• EXERCISE DIRECTIONS:
Please pull out each line of the data below that contains the word "February", and copy those lines in full.

● ● ● ●

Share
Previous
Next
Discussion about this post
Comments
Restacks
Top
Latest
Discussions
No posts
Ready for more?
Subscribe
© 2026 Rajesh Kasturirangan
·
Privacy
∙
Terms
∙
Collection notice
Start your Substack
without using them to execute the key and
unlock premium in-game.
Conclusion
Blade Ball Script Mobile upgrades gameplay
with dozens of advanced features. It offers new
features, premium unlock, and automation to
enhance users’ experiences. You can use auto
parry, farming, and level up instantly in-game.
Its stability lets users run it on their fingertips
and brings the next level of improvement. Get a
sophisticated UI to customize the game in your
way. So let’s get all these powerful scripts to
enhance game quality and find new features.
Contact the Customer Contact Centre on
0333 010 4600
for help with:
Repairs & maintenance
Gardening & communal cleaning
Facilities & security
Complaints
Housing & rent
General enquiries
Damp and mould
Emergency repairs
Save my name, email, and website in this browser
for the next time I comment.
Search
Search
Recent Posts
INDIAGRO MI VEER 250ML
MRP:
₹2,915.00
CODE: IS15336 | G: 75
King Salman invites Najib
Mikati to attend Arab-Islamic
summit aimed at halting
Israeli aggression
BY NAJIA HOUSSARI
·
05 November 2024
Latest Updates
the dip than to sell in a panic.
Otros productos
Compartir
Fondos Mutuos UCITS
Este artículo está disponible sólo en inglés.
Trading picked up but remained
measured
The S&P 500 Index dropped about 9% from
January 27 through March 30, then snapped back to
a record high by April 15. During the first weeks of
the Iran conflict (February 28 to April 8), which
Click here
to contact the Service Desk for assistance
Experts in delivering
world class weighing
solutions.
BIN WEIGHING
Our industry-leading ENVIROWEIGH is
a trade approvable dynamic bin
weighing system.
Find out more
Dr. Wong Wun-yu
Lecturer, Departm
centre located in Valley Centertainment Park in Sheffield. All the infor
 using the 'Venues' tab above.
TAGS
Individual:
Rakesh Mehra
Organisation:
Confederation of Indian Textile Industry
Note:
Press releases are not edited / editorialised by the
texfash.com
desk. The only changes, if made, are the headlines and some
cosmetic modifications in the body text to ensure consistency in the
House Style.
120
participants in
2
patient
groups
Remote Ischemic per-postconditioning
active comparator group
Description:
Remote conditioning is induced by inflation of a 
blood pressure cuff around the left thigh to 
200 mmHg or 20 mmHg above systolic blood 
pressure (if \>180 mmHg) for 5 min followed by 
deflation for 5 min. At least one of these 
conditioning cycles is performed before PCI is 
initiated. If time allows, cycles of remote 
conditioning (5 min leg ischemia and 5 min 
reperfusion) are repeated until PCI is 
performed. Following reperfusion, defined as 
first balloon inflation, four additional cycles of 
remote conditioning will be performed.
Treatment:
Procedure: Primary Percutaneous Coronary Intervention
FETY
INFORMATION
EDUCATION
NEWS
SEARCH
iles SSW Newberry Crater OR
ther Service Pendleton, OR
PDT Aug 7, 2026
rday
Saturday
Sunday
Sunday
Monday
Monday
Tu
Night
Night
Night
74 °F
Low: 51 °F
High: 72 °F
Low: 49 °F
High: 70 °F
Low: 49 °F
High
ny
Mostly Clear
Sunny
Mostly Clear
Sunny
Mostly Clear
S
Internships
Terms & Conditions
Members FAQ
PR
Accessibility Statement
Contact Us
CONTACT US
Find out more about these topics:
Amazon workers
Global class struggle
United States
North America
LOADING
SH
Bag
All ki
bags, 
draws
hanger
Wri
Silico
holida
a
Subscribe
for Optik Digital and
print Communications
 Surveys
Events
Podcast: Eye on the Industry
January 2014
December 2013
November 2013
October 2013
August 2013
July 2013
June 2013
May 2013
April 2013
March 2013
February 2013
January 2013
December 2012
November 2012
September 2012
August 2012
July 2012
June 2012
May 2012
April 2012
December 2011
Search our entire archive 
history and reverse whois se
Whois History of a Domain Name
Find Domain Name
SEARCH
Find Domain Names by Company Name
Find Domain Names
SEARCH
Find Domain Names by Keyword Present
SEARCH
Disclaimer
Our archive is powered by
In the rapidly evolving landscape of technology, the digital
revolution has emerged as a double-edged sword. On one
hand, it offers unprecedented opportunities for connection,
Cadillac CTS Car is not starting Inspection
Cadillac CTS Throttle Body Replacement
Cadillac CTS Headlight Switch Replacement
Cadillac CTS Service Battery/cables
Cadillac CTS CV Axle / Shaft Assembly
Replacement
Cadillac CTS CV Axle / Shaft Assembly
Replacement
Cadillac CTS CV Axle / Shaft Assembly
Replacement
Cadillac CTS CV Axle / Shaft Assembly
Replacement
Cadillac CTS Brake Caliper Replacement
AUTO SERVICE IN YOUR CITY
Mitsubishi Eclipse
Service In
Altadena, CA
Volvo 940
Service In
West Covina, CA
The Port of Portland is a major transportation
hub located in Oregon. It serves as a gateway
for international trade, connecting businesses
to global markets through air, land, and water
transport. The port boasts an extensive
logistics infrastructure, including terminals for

● ● ● ●

• COMPLETED EXERCISE:
the Iran conflict (February 28 to April 8), which
February 2013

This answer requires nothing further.